Bölgenin en istikrarsız ülkesi olarak görülen Kırgızistan’da 2005 yılında iktidarın dışladığı yoksul güney halklarının desteğini alan muhalefet, gerçekleştirdiği Lale Devrimi ile Asker Akayev’i devirmiştir. Bu renkli devrimle Kırgız milliyetçiliği tekrardan yükselirken, Rus diasporasının Rusya’ya göçü hızlanmıştır. 2005 yılı Rusya’nın Orta Asya politikasında da bir dönüm noktası olmuştur. İlk başlarda renkli devrim olarak nitelenen bu gelişmelerden Batı’nın yarar sağlayacağı düşünülürken, Moskova’nın sergilediği tutum Kurmanbek Bakiyev’i Rusya’ya daha çok yaklaştırmıştır. Büyük ekonomik problemlerle karşı karşıya kalan Kırgızistan, çözümü Rusya’da aramış ve her geçen yıl Moskova’ya daha bağımlı hale gelmiştir.

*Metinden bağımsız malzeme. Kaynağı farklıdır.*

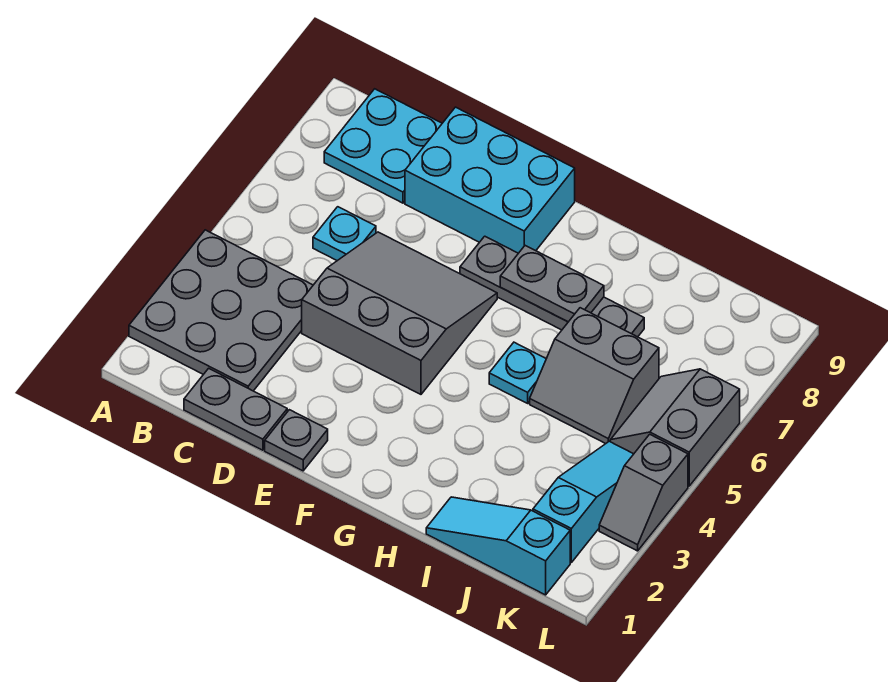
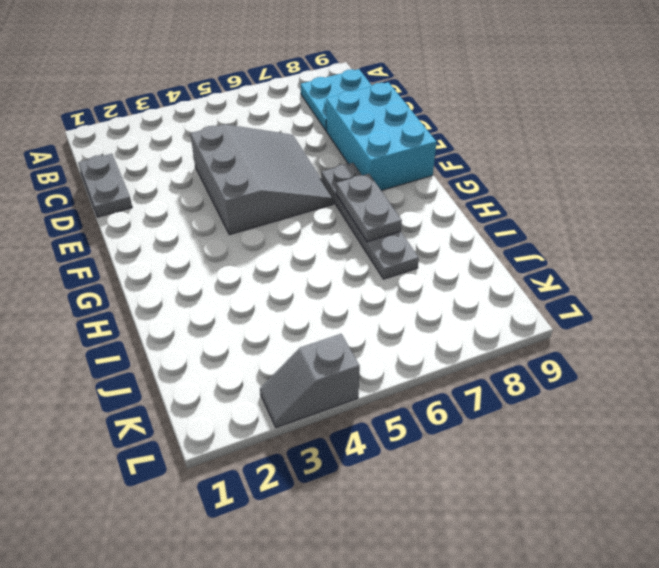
none -> grey plate A2:C4 level 1
none -> cyan plate C6 level 1
none -> grey plate E1 level 1

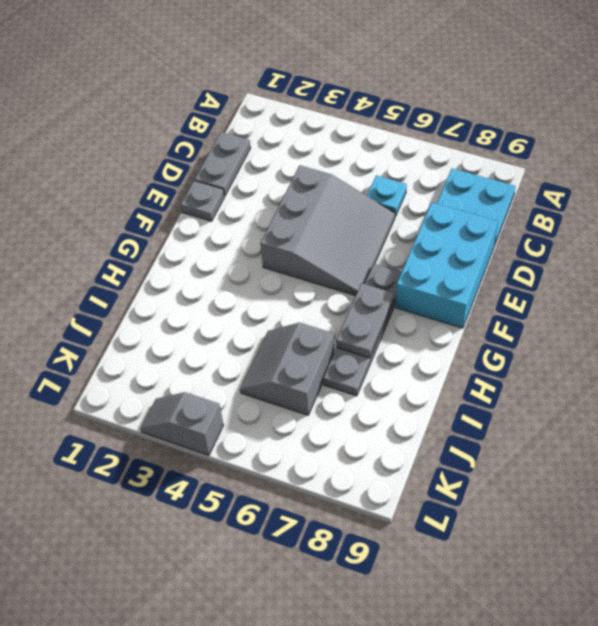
none -> grey plate A2:C4 level 1
none -> cyan plate H5 level 1
none -> cyan slope I1:K1 level 1 top K

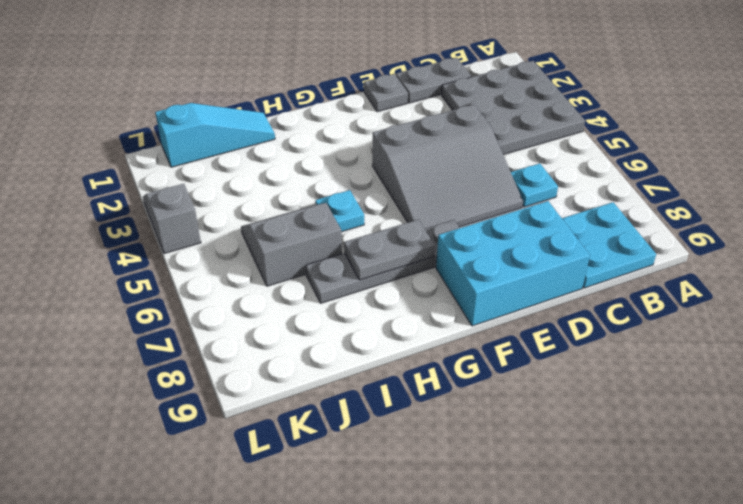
none -> cyan slope K2:K4 level 1 top 2
none -> grey slope K5:L6 level 1 top L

Özellikle coğrafi uzaklık dikkate alındığında Kırgızistan, ABD yerine Şangay İşbirliği Örgütü çatısı altında Rus ve Çin etkisine daha açık bir durumda olduğunun her zaman farkında olmuştur. Bişkek yönetimi, Amerikan üssü için isteksiz davransa da bu durumdan maksimum faydayı sağlamaya çalışmıştır. Nitekim 2006 Temmuz’unda yenilenmesi gereken kira sözleşmesi, Kırgızistan’ın talebi üzerine 2 milyon dolar yerine 17,4 milyon dolar seviyesine yükseltilmiş ve beş yıl için anlaşılmıştır. Ancak Manas Üssü konusundaWashington ve Bişkek arasındaki ilişkiler bu tarihten itibaren oldukça sorunlu bir hale gelmiştir. Özellikle Moskova’nın desteğini alan Bişkek yönetimi, Şubat 2009’da üssün kapatılmasına yönelik bir karar tasarısını kabul etmiştir. İkili müzakereler sonucu 24 Haziran 2009 tarihinde imzalanan KarşılıklıYarar Anlaşması’yla Manas Üssü’ne yeni bir statü kazandırılmıştır. 17,4 milyon dolar olan üs kirası, 60 milyon dolara çıkarılırken, üs bundan böyle Afganistan operasyonu için bir transit merkez statüsünde değerlendirilmiştir. Manas Üssü 2014 yılında tamamen kapatılmıştır.[64]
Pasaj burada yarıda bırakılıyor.